All right, questions anybody about how we do a five member grain cyclization. All right, so the next thing I wanna talk about is mutarotation.
Something completely different. Well, not really completely different but. All right, so if we have a solution of D-glucose and we have it in water and we allow it to reach equilibrium so it doesn't matter which glucose,
it's a solution of D-glucose. It's gonna contain an equilibrium mixture of alpha-D-glucopyranose, beta-D-glucopyranose and their intermediate open chain form. That's the equilibrium mixture. And so here we have the alpha anomer.
This is open chain. I don't have the open chain drawn in a Fischer projection because it's gonna be cyclizing so I want it kind of in position to cyclize. And then we have the beta anomer. So what's gonna happen, this is a reversible reaction
and so this is going to, this is gonna cyclize to make either alpha or beta and then it's gonna open back up. So it's opening, closing, opening, closing, opening, closing. Okay, back and forth. So you could start with this and you'll still get the same equilibrium mixture. You could start with open chain completely.
You'd still get the same equilibrium mixture. You could start with the alpha anomer and you could, if you allow that to sit in water you're gonna still get the same equilibrium mixture and I'm gonna show you that right now. All right, so there's our equilibrium mixture and let's label that in equilibrium.
All right, now sugars are notoriously difficult to work with and crystallize. I don't know for science fair projects if you've ever tried to grow crystals of sugar.
Has anybody had any luck?

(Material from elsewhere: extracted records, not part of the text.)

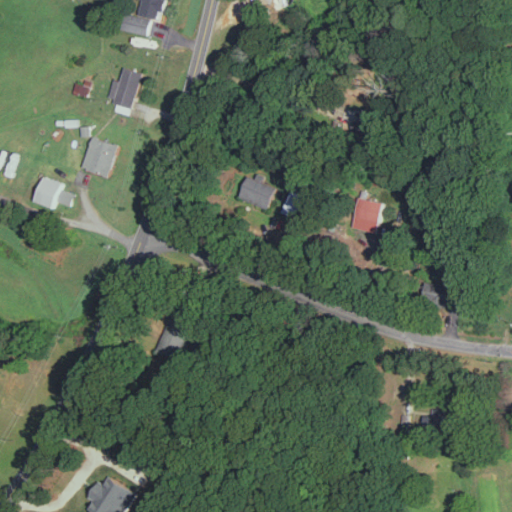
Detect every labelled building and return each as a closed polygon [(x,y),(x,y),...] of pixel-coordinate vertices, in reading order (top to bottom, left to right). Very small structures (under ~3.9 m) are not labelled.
[(165,0),(145,0),(143,13),(163,17),(165,0)] [(150,33),(154,17),(135,13),(131,29),(150,33)] [(145,70),(127,65),(124,79),(116,77),(110,98),(136,105),(145,70)] [(78,78),(75,90),(89,94),(92,82),(78,78)] [(111,174),(122,143),(96,134),(85,165),(111,174)] [(265,180),(268,174),(261,171),(259,176),(252,173),(244,196),(272,206),(280,186),(265,180)] [(59,206),(65,180),(47,175),(40,201),(59,206)] [(286,211),(303,218),(314,194),(296,186),(286,211)] [(61,198),(73,203),(77,192),(65,187),(61,198)] [(381,231),(389,201),(364,194),(356,225),(381,231)] [(461,305),(465,287),(436,280),(432,298),(461,305)] [(92,508),(99,511),(128,511),(141,491),(113,474),(108,482),(102,479),(92,496),(97,499),(92,508)]
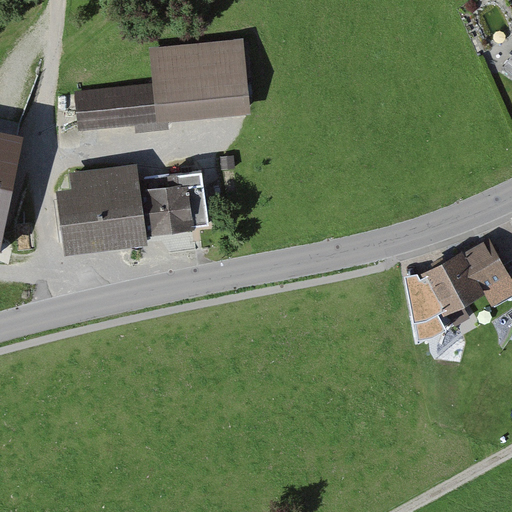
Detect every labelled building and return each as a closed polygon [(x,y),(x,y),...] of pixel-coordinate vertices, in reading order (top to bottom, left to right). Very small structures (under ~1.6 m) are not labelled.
[(162,81),(79,91),(84,130),(256,110),(247,37),(158,47),(162,81)] [(511,61),(503,74),(511,80),(511,61)] [(0,210),(15,131),(0,127),(0,210)] [(153,244),(152,233),(146,187),(143,162),(73,170),(75,187),(60,189),(68,254),(153,244)] [(156,186),(146,187),(152,233),(217,226),(210,168),(155,174),(156,186)] [(443,267),(424,277),(449,322),(511,287),(511,269),(495,239),(478,248),(443,267)]
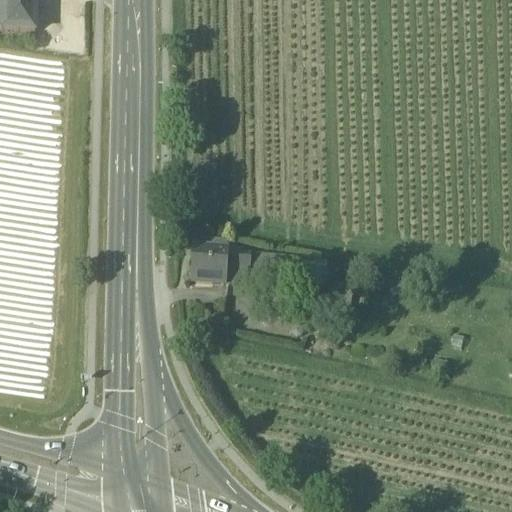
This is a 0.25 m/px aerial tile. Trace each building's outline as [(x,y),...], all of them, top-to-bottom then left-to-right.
[(0,13),(0,35),(2,36),(34,37),(35,0),(3,0),(4,1),(3,13),(0,13)] [(207,246),(206,254),(227,255),(227,247),(207,246)] [(193,285),(225,287),(226,273),(227,257),(227,255),(206,254),(195,253),(193,285)] [(227,257),(226,273),(248,274),(250,274),(251,258),(227,257)] [(247,289),(267,290),(269,259),(251,258),(250,274),(248,274),(247,289)] [(289,260),(269,259),(267,290),(292,292),(293,264),(289,264),(289,260)] [(247,289),(248,274),(226,273),(225,287),(247,289)] [(329,309),(349,314),(351,302),(332,298),(329,309)]
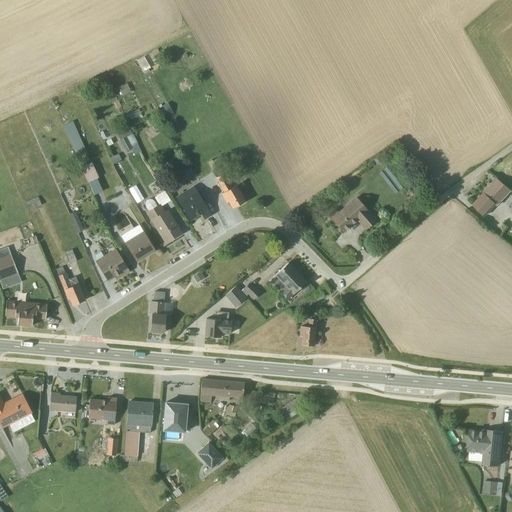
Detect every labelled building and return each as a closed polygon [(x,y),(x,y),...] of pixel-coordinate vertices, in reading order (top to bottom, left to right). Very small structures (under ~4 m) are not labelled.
[(151,53),(136,61),(142,72),(153,66),(157,63),(151,53)] [(126,84),(117,88),(120,93),(118,93),(119,95),(120,95),(121,96),(130,92),(126,84)] [(138,109),(127,115),(130,120),(141,115),(138,109)] [(87,156),(72,122),(62,126),(77,161),(87,157),(87,156)] [(137,143),(131,134),(128,128),(116,134),(125,152),(131,149),(130,147),(137,143)] [(120,160),(118,154),(109,159),(112,164),(120,160)] [(211,160),(207,163),(213,173),(222,168),(217,159),(212,162),(211,160)] [(158,162),(150,167),(153,171),(156,170),(161,178),(164,176),(159,168),(161,167),(158,162)] [(79,166),(79,165),(87,183),(88,182),(93,192),(99,189),(94,180),(98,178),(91,163),(83,166),(82,165),(79,166)] [(192,174),(187,165),(181,169),(185,177),(192,174)] [(223,174),(214,178),(223,193),(221,194),(225,202),(227,201),(232,208),(244,201),(235,186),(227,171),(223,174)] [(496,179),(473,205),(485,216),(495,205),(496,207),(510,192),(496,179)] [(192,186),(175,197),(189,220),(200,213),(204,219),(210,215),(192,186)] [(146,212),(165,243),(180,233),(166,210),(164,212),(161,207),(170,201),(165,193),(154,200),(157,205),(156,206),(154,202),(152,200),(149,199),(146,200),(145,202),(144,204),(144,207),(147,211),(146,212)] [(41,205),(37,197),(24,203),(27,211),(41,205)] [(334,209),(328,215),(342,232),(356,219),(365,229),(374,221),(355,198),(338,213),(334,209)] [(83,231),(74,212),(68,215),(76,234),(83,231)] [(305,213),(298,218),(301,222),(309,217),(305,213)] [(120,236),(136,262),(154,251),(142,231),(138,225),(120,236)] [(120,276),(127,272),(114,249),(95,261),(107,281),(119,274),(120,276)] [(71,250),(64,253),(69,264),(76,261),(71,250)] [(0,280),(17,274),(10,254),(0,258),(0,280)] [(305,282),(287,263),(274,276),(277,279),(272,284),(280,292),(279,293),(286,300),(305,282)] [(75,304),(84,301),(74,277),(68,280),(65,273),(64,273),(61,267),(55,269),(67,298),(67,299),(68,298),(71,306),(75,304)] [(200,272),(192,276),(196,283),(204,279),(200,272)] [(239,290),(245,297),(248,295),(252,300),(260,294),(250,282),(239,290)] [(303,298),(296,302),(299,306),(303,304),(304,305),(307,304),(308,306),(329,293),(324,284),(318,288),(319,290),(304,299),(303,298)] [(245,297),(239,290),(235,285),(224,295),(234,308),(245,298),(246,298),(245,297)] [(163,302),(164,293),(154,292),(153,302),(150,301),(149,314),(151,315),(149,332),(163,333),(165,315),(163,314),(164,303),(164,302),(163,302)] [(6,301),(4,316),(17,317),(17,325),(30,326),(31,318),(44,319),(46,304),(6,301)] [(204,336),(219,338),(220,333),(229,334),(230,321),(227,321),(227,313),(215,312),(214,320),(205,319),(204,336)] [(300,345),(313,346),(314,328),(315,328),(316,320),(307,319),(306,327),(299,327),(298,336),(301,337),(300,345)] [(201,379),(199,402),(210,403),(210,396),(214,396),(214,401),(228,402),(228,398),(235,398),(234,405),(241,405),(243,383),(201,379)] [(260,392),(259,403),(272,405),(274,394),(260,392)] [(59,393),(50,393),(48,411),(57,411),(56,417),(73,419),(73,413),(74,413),(75,397),(59,395),(59,393)] [(0,399),(0,426),(1,429),(31,413),(21,394),(3,404),(0,399)] [(283,422),(306,407),(299,396),(275,412),(278,417),(279,416),(283,422)] [(106,401),(89,399),(88,412),(81,412),(81,418),(105,420),(104,425),(113,425),(115,398),(107,398),(106,401)] [(149,433),(152,404),(128,402),(125,432),(123,455),(129,456),(128,463),(136,463),(138,433),(149,433)] [(164,403),(162,431),(184,432),(186,404),(164,403)] [(228,405),(225,415),(234,418),(235,414),(234,414),(236,407),(228,405)] [(212,420),(201,430),(207,437),(218,427),(212,420)] [(485,433),(469,431),(467,452),(482,454),(481,465),(498,466),(498,464),(502,465),(505,435),(501,435),(501,432),(486,431),(485,433)] [(207,442),(195,453),(209,469),(222,458),(207,442)] [(39,466),(49,461),(44,450),(34,454),(39,466)] [(501,495),(502,483),(483,481),(482,493),(501,495)]
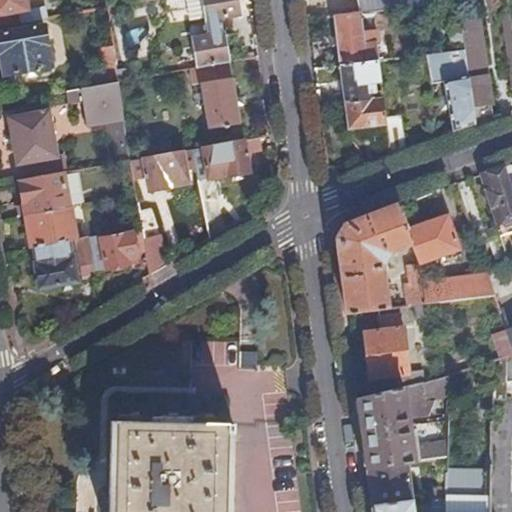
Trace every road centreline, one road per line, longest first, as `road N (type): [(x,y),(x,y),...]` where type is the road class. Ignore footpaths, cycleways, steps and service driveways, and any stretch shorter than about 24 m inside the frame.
road 1 (residential): [(0,392),(305,219)]
road 2 (residential): [(305,219),(341,511)]
road 3 (residential): [(279,0),(305,219)]
road 4 (residential): [(305,219),(511,141)]
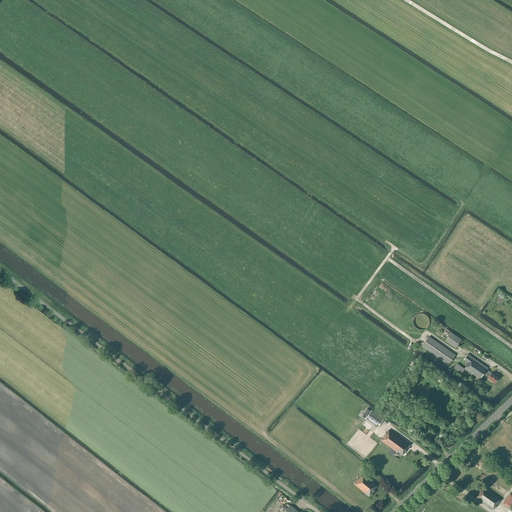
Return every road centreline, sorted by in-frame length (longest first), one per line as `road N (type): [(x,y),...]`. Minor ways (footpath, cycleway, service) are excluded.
road 1 (unclassified): [(315,511),(0,271)]
road 2 (unclassified): [(394,511),(511,400)]
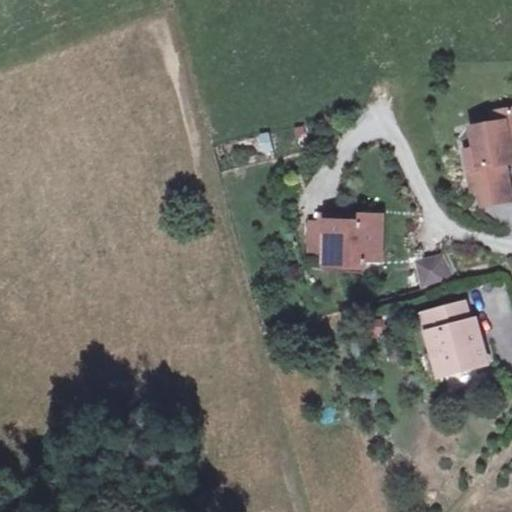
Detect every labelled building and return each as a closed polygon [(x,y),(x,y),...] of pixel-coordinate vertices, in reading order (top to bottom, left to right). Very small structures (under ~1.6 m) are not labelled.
[(474,125),(478,146),(468,148),(471,167),(478,166),(482,186),(485,202),(511,197),(505,160),(504,153),(511,151),(511,107),(495,110),(497,120),(474,125)] [(260,156),(273,154),(269,133),(257,135),(260,156)] [(478,166),(471,167),(475,187),(482,186),(478,166)] [(362,219),(327,218),(326,253),(343,254),(343,262),(365,263),(365,256),(382,257),(383,213),(362,212),(362,219)] [(421,289),(453,278),(443,251),(412,262),(421,289)] [(343,254),(326,253),(326,262),(343,262),(343,254)] [(469,304),(428,315),(438,354),(443,353),(447,372),(448,374),(490,363),(484,341),(479,343),(469,304)] [(438,354),(431,356),(436,375),(447,372),(443,353),(438,354)]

Can I see a show of hands of people who've had luck doing that? It's kind of hard, isn't it? Okay, so what happens when you heat sugars up? So when you recrystallize something you put it in solution, you heat it up, you get everything to dissolve and then you allow a crystal to grow.
And if the crystal won't grow you put in a seed crystal and then the crystal grows on the seed crystal. The problem with sugars is they like to form syrups and crystals don't like to grow very well out of syrups and so maybe you ran into that when you were trying it. Anyway, so but if you're very good at this
and you crystallize, if you've got some good seed crystals and you crystallize below 98 degrees centigrade, I'm pretty sure those of you who have grown the seed, that have done it with the seed crystals haven't grown pure alpha anomer or pure beta anomer because that's pretty tough to do.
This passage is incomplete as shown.